Proust und der Körper
- Ort: Köln
- Beginn: 26.09.08
- Ende: 27.09.08
- Disziplinen: Literaturwissenschaft
- Sprachen: Französisch
- Frist: 31.03.08
Das Kolloquium richtet sich an Nachwuchswissenschaftler unterschiedlicher Disziplinen und fragt nach Konzeptionen und Theorien, mit denen sich die in Prousts Œuvre zum Ausdruck kommenden Körperentwürfe erfassen lassen. Im Sinne ästhetisch-philosophischer, kulturwissenschaftlicher, letztlich anthropologischer Fragestellungen kann der Körper verstanden werden als Modell der Artikulation, mit dem sowohl traditionelle Leib- und Körperdiskurse als auch gendertheoretisch relevante Konzepte zusammengeführt werden können
Im Zuge einer Suche nach neuen Kategorien zur Analyse der Form und Formauflösung des Körpers ließe sich auf dieser Grundlage an prägnante Szenen der Recherche anschließen, bei denen Wahrnehmungsmuster der Dynamisierung, der Unschärfe sowie der Fragmentierung ins Auge fallen: Ob es sich dabei um die Schar junger Mädchen handelt, deren Körper scheinbar konturlos ineinander fließen, um den nicht mehr erkennbaren Körper des fliehenden Saint-Loup oder aber den berühmten Hals von Albertine. Angesichts solcher ästhetischer Verfahren wäre zu fragen, inwiefern die sukzessive Dekomposition des Körpers zugunsten einer offenen Darstellung an Verfahren avantgardistischer Praxis wie Kubismus, Futurismus und Surrealismus anknüpft.

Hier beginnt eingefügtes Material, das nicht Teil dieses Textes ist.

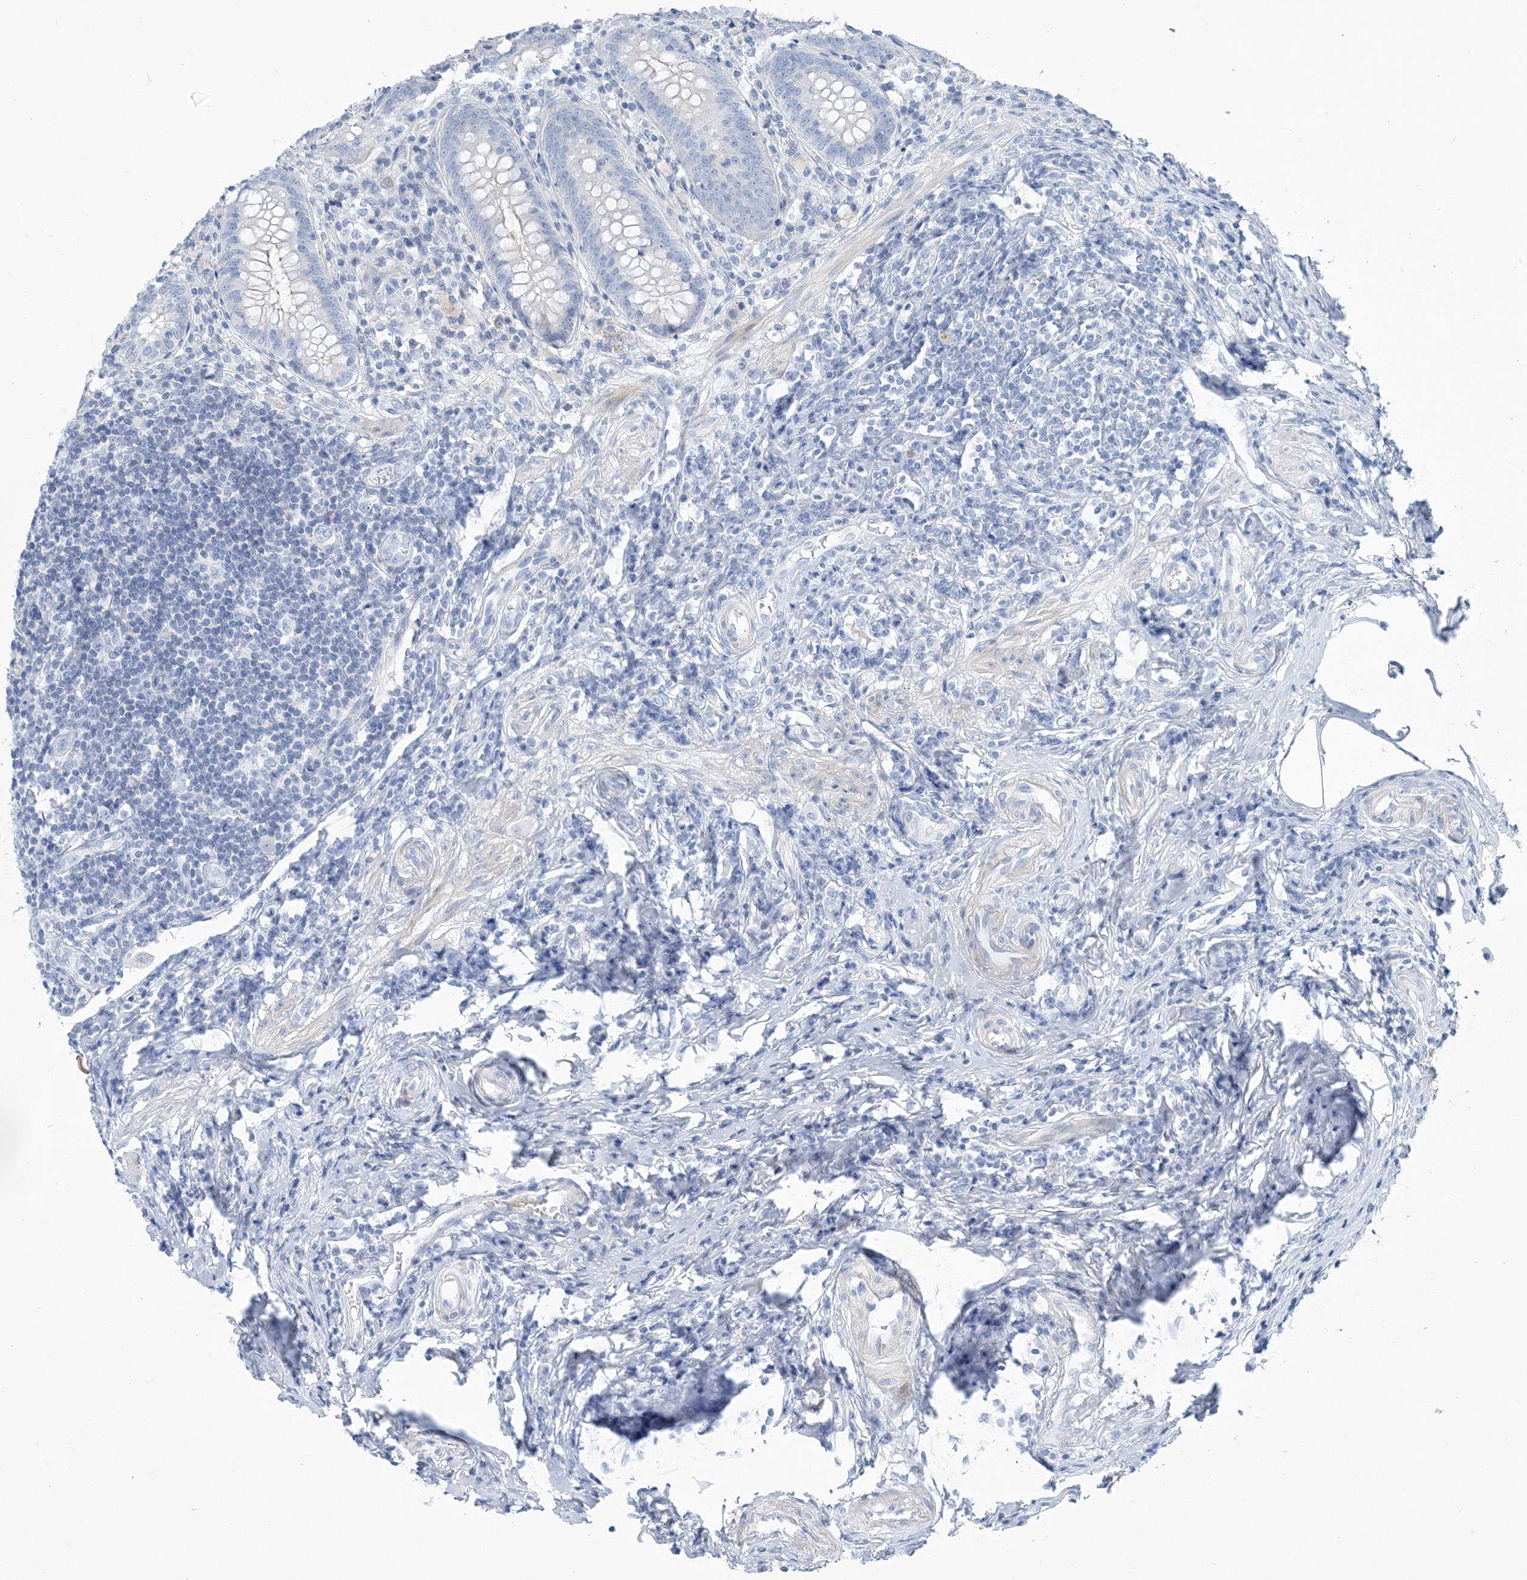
{"staining": {"intensity": "negative", "quantity": "none", "location": "none"}, "tissue": "appendix", "cell_type": "Glandular cells", "image_type": "normal", "snomed": [{"axis": "morphology", "description": "Normal tissue, NOS"}, {"axis": "topography", "description": "Appendix"}], "caption": "High power microscopy micrograph of an immunohistochemistry photomicrograph of benign appendix, revealing no significant expression in glandular cells.", "gene": "MOXD1", "patient": {"sex": "female", "age": 54}}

Vor dem Hintergrund philosophischer Konzeptionen sind es die Faszinationsmuster von Raum und Zeit, die emblematisch sind für einen modernen Zugang zum menschlichen Körper und auf theoretische Überlegungen Henri Bergsons bezogen werden können. Auch wenn Bergson in der Proustforschung ohnehin immer wieder als Kronzeuge herangezogen wird, so doch meistens nur im Zusammenhang mit den in Mémoire et Matière entwickelten Erinnerungsmodellen. Was die Bewegung des Körpers in Zeit und Raum angeht bzw. die Raum-Zeitlichkeit schlechthin, die Bergson in seinen Werken theoretisiert, kann darin ein weiterer Schlüssel gesehen werden, mit dem Prousts dekompositorische Verfahrensweisen analysiert werden können.
Ausweiten ließe sich die korporale Ästhetik der Formauflösung freilich auch auf den Text-Körper der Recherche, hat doch Prousts „Schreiben ohne Ende“ ein Werk hervorgebracht, dessen Formen unter textkritischen Aspekten alles andere als deutlich markiert sind. Bis zu seinem Tod wuchert das Corpus von innen heraus durch die unzähligen Ergänzungen, die Proust an die Textränder seines Lebenswerks anfügt.
Die vorgestellten Begriffe Form und Formauflösung sowie Unbestimmtheit und Flüchtigkeit verstanden als konzeptuelle Figuren der Ver-Körperung begründen nicht zuletzt Prousts Modernität, weshalb eine Suche nach dem corps perdu im Netz der Diskurse stellvertretend geltend gemacht werden kann für das gesamte ästhetische Faszinationspotential der Recherche.
Das Nachwuchskolloquium wird in Kooperation mit der Marcel-Proust-Gesellschaft von Dr. Gregor Schuhen (Universität Siegen) und Andrea Stahl M.A. (Universität Siegen) veranstaltet und findet am 6. und 7. September 2008 im Kölnischen Kunstverein statt.